The gravamen of the Complaint is that the State Court Judgment was based on an alleged "illegal" employment contract between Cahall and TDD. The other remaining Defendants are either affiliated with TDD or represented TDD in the State Court Action. The Complaint alleges that the employment contract between Cahall and TDD was illegal because Cahall was not a licensed realtor and/or broker and could not be employed by TDD in the capacity in which he was hired. Therefore, the Complaint asserts that there could be no damages arising from the breach of the alleged illegal contract and the continued pursuit of the State Court Judgment perpetrates a fraud upon the State Court and this Court.

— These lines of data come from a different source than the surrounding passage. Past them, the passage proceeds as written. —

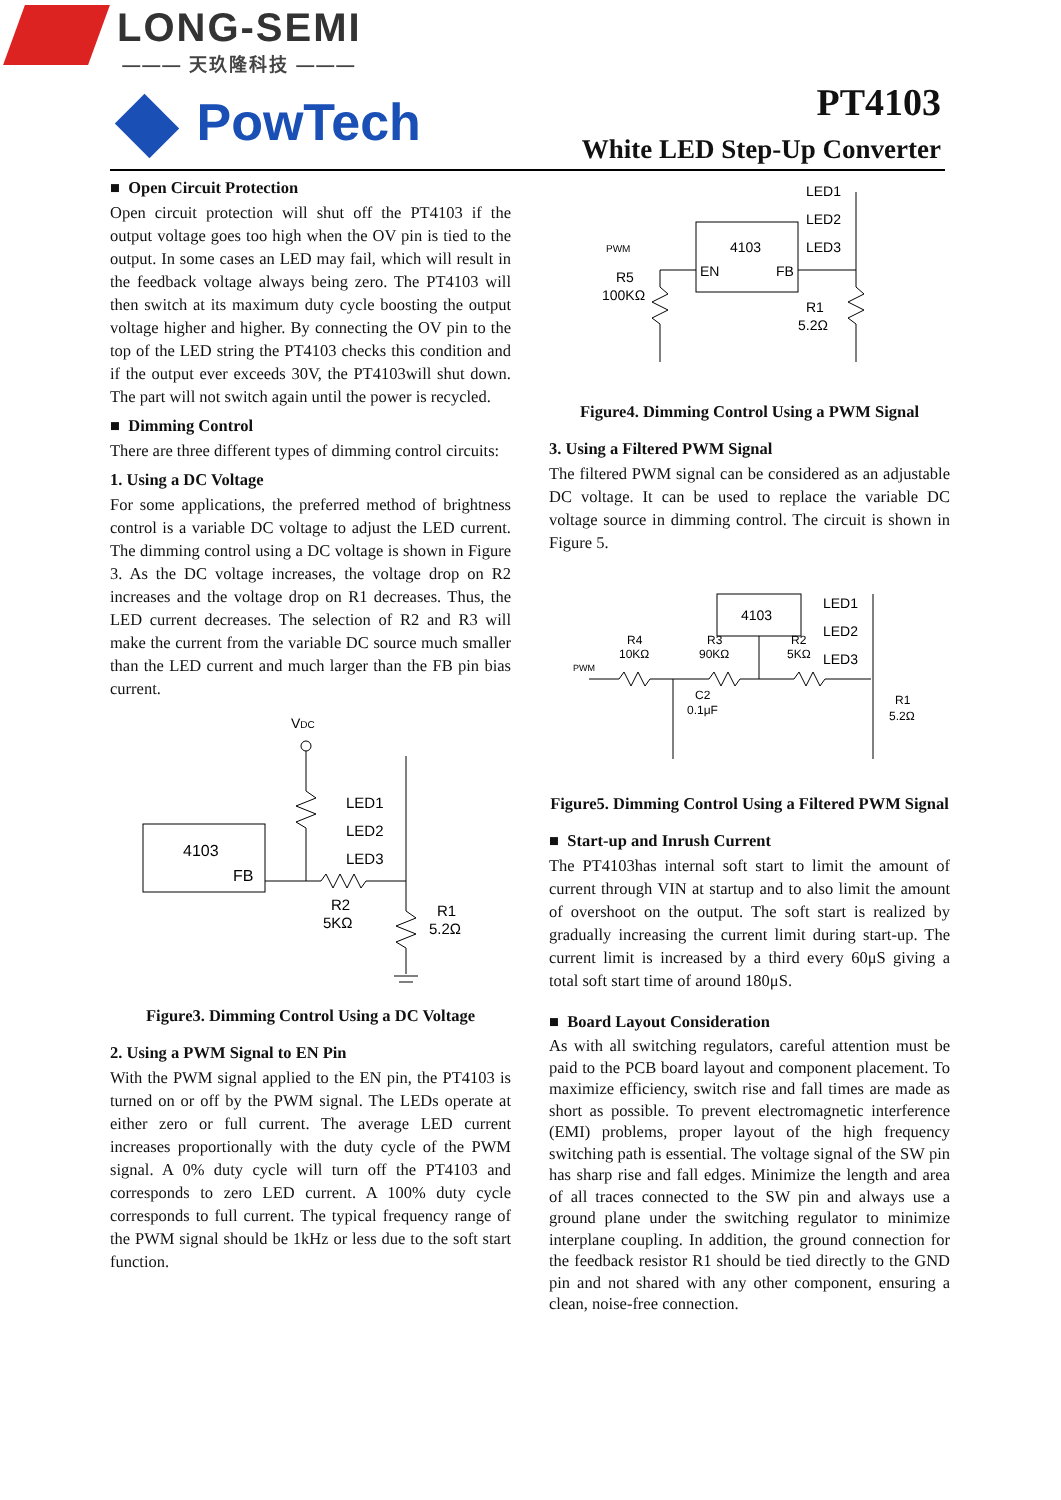LONG-SEMI
——— 天玖隆科技 ———
PowTech
PT4103
White LED Step-Up Converter
■ Open Circuit Protection
Open circuit protection will shut off the PT4103 if the output voltage goes too high when the OV pin is tied to the output. In some cases an LED may fail, which will result in the feedback voltage always being zero. The PT4103 will then switch at its maximum duty cycle boosting the output voltage higher and higher. By connecting the OV pin to the top of the LED string the PT4103 checks this condition and if the output ever exceeds 30V, the PT4103will shut down. The part will not switch again until the power is recycled.
■ Dimming Control
There are three different types of dimming control circuits:
1. Using a DC Voltage
For some applications, the preferred method of brightness control is a variable DC voltage to adjust the LED current. The dimming control using a DC voltage is shown in Figure 3. As the DC voltage increases, the voltage drop on R2 increases and the voltage drop on R1 decreases. Thus, the LED current decreases. The selection of R2 and R3 will make the current from the variable DC source much smaller than the LED current and much larger than the FB pin bias current.
VDC
4103
FB
LED1
LED2
LED3
R2
5KΩ
R1
5.2Ω
Figure3. Dimming Control Using a DC Voltage
2. Using a PWM Signal to EN Pin
With the PWM signal applied to the EN pin, the PT4103 is turned on or off by the PWM signal. The LEDs operate at either zero or full current. The average LED current increases proportionally with the duty cycle of the PWM signal. A 0% duty cycle will turn off the PT4103 and corresponds to zero LED current. A 100% duty cycle corresponds to full current. The typical frequency range of the PWM signal should be 1kHz or less due to the soft start function.
PWM
R5
100KΩ
4103
EN
FB
LED1
LED2
LED3
R1
5.2Ω
Figure4. Dimming Control Using a PWM Signal
3. Using a Filtered PWM Signal
The filtered PWM signal can be considered as an adjustable DC voltage. It can be used to replace the variable DC voltage source in dimming control. The circuit is shown in Figure 5.
4103
PWM
R4
10KΩ
R3
90KΩ
R2
5KΩ
C2
0.1μF
LED1
LED2
LED3
R1
5.2Ω
Figure5. Dimming Control Using a Filtered PWM Signal
■ Start-up and Inrush Current
The PT4103has internal soft start to limit the amount of current through VIN at startup and to also limit the amount of overshoot on the output. The soft start is realized by gradually increasing the current limit during start-up. The current limit is increased by a third every 60μS giving a total soft start time of around 180μS.
■ Board Layout Consideration
As with all switching regulators, careful attention must be paid to the PCB board layout and component placement. To maximize efficiency, switch rise and fall times are made as short as possible. To prevent electromagnetic interference (EMI) problems, proper layout of the high frequency switching path is essential. The voltage signal of the SW pin has sharp rise and fall edges. Minimize the length and area of all traces connected to the SW pin and always use a ground plane under the switching regulator to minimize interplane coupling. In addition, the ground connection for the feedback resistor R1 should be tied directly to the GND pin and not shared with any other component, ensuring a clean, noise-free connection.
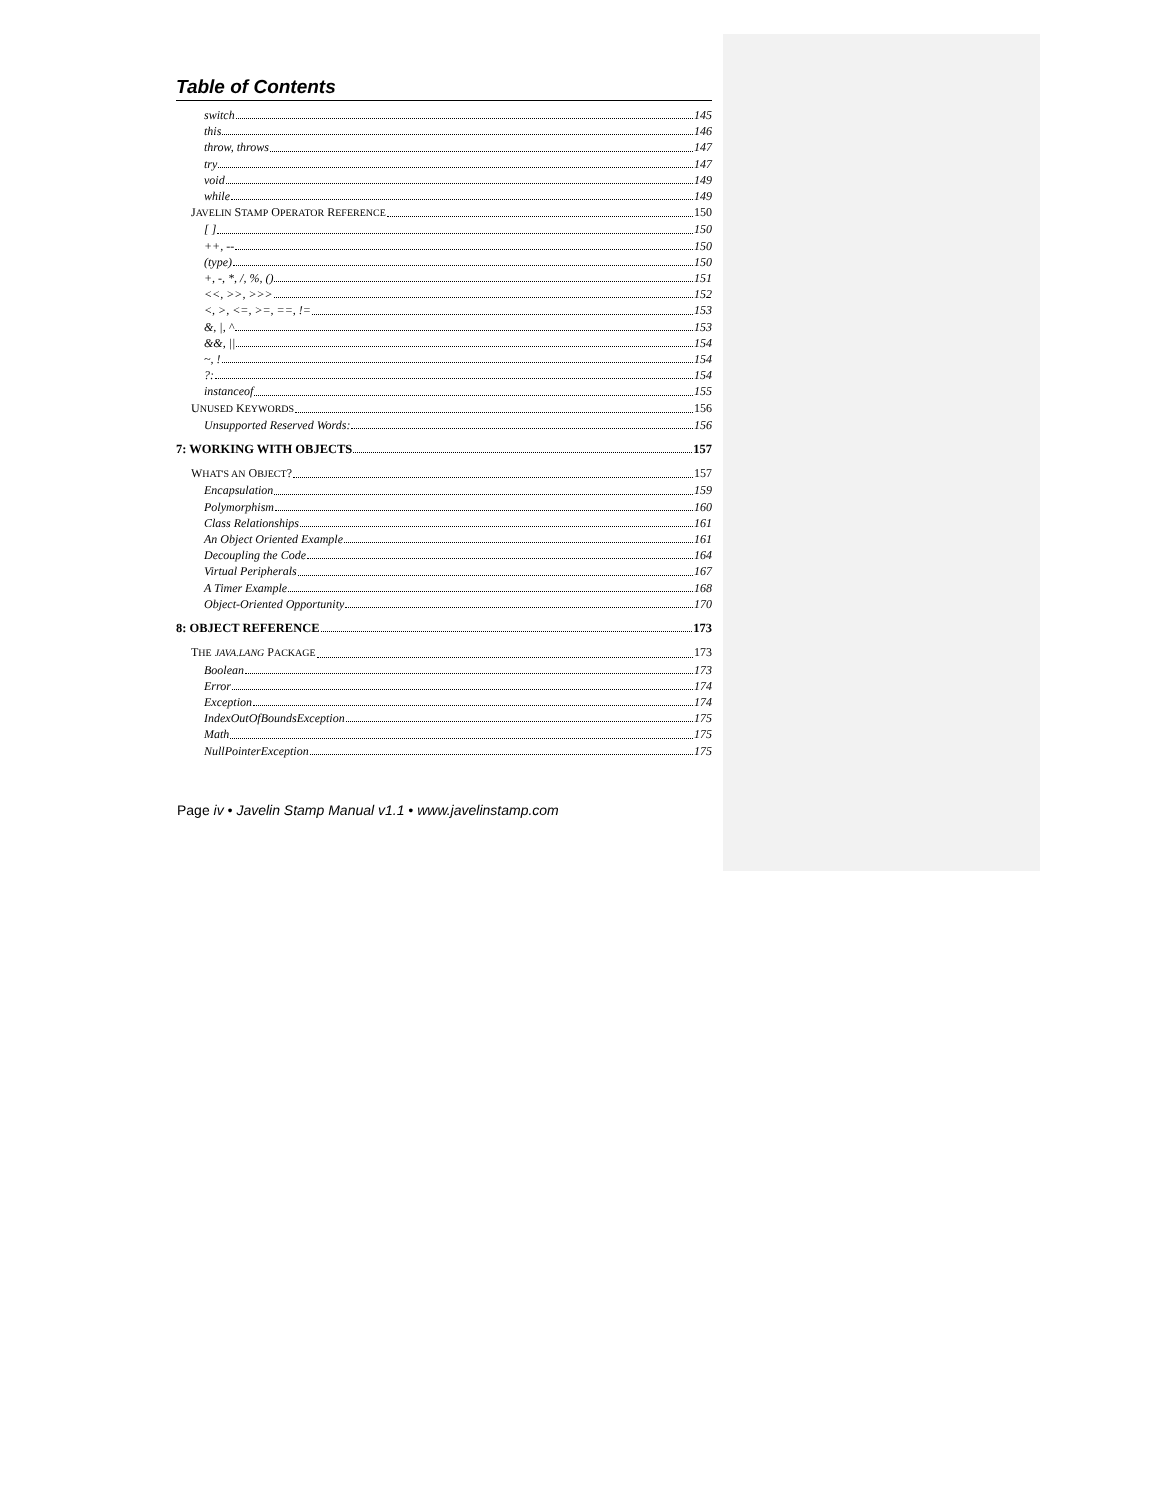Table of Contents
switch 145
this 146
throw, throws 147
try 147
void 149
while 149
JAVELIN STAMP OPERATOR REFERENCE 150
[ ] 150
++, -- 150
(type) 150
+, -, *, /, %, () 151
<<, >>, >>> 152
<, >, <=, >=, ==, != 153
&, |, ^ 153
&&, || 154
~, ! 154
?: 154
instanceof 155
UNUSED KEYWORDS 156
Unsupported Reserved Words: 156
7: WORKING WITH OBJECTS 157
WHAT'S AN OBJECT? 157
Encapsulation 159
Polymorphism 160
Class Relationships 161
An Object Oriented Example 161
Decoupling the Code 164
Virtual Peripherals 167
A Timer Example 168
Object-Oriented Opportunity 170
8: OBJECT REFERENCE 173
THE JAVA.LANG PACKAGE 173
Boolean 173
Error 174
Exception 174
IndexOutOfBoundsException 175
Math 175
NullPointerException 175
Page iv • Javelin Stamp Manual v1.1 • www.javelinstamp.com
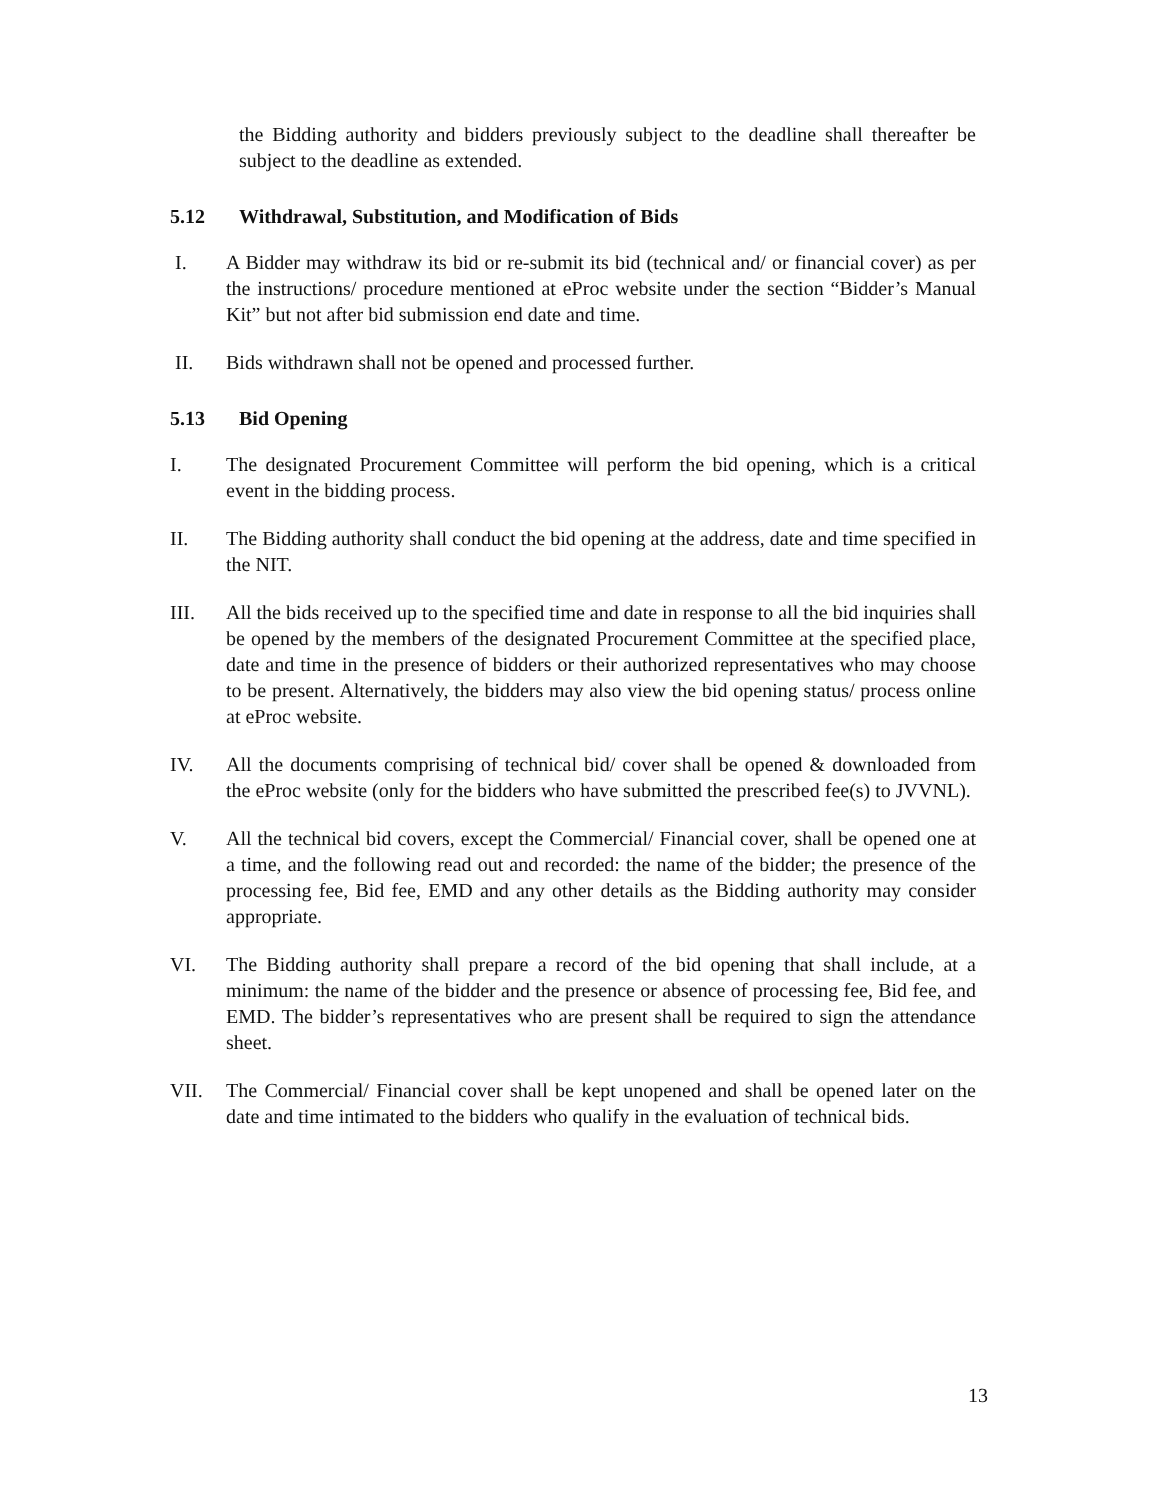the Bidding authority and bidders previously subject to the deadline shall thereafter be subject to the deadline as extended.
5.12 Withdrawal, Substitution, and Modification of Bids
I. A Bidder may withdraw its bid or re-submit its bid (technical and/ or financial cover) as per the instructions/ procedure mentioned at eProc website under the section “Bidder’s Manual Kit” but not after bid submission end date and time.
II. Bids withdrawn shall not be opened and processed further.
5.13 Bid Opening
I. The designated Procurement Committee will perform the bid opening, which is a critical event in the bidding process.
II. The Bidding authority shall conduct the bid opening at the address, date and time specified in the NIT.
III. All the bids received up to the specified time and date in response to all the bid inquiries shall be opened by the members of the designated Procurement Committee at the specified place, date and time in the presence of bidders or their authorized representatives who may choose to be present. Alternatively, the bidders may also view the bid opening status/ process online at eProc website.
IV. All the documents comprising of technical bid/ cover shall be opened & downloaded from the eProc website (only for the bidders who have submitted the prescribed fee(s) to JVVNL).
V. All the technical bid covers, except the Commercial/ Financial cover, shall be opened one at a time, and the following read out and recorded: the name of the bidder; the presence of the processing fee, Bid fee, EMD and any other details as the Bidding authority may consider appropriate.
VI. The Bidding authority shall prepare a record of the bid opening that shall include, at a minimum: the name of the bidder and the presence or absence of processing fee, Bid fee, and EMD. The bidder’s representatives who are present shall be required to sign the attendance sheet.
VII. The Commercial/ Financial cover shall be kept unopened and shall be opened later on the date and time intimated to the bidders who qualify in the evaluation of technical bids.
13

Count I of the Complaint asserts a claim for "void judgment and invalid lien" and alleges "[i]n rendering the judgment against Pieterse, the trial court acted without any authority, discretionary or otherwise, and lacked subject matter jurisdiction over these issues" and "in rendering the judgment against Pieterse based on these unpled issues, the trial court did not provide Pieterse with adequate notice or an opportunity to conduct a reasonable discovery or an opportunity to present an adequate defense at trial, thereby depriving Pieterse of her constitutional rights to due process, as provided her by the 14th Amendment to the United States Constitution." Compl. at pp. 46-48. Count I requests that the Court (i) declare that the State Court Judgment is void, (ii) vacate the State Court Judgment, (iii) declare that the judicial lien against the home of Pieterse arising from the State Court Judgment is invalid and of no further force and effect, and (iv) declare the claim in Pieterse's bankruptcy case arising from the State Court Judgment is invalid and of no further force and effect. Compl. at p. 48.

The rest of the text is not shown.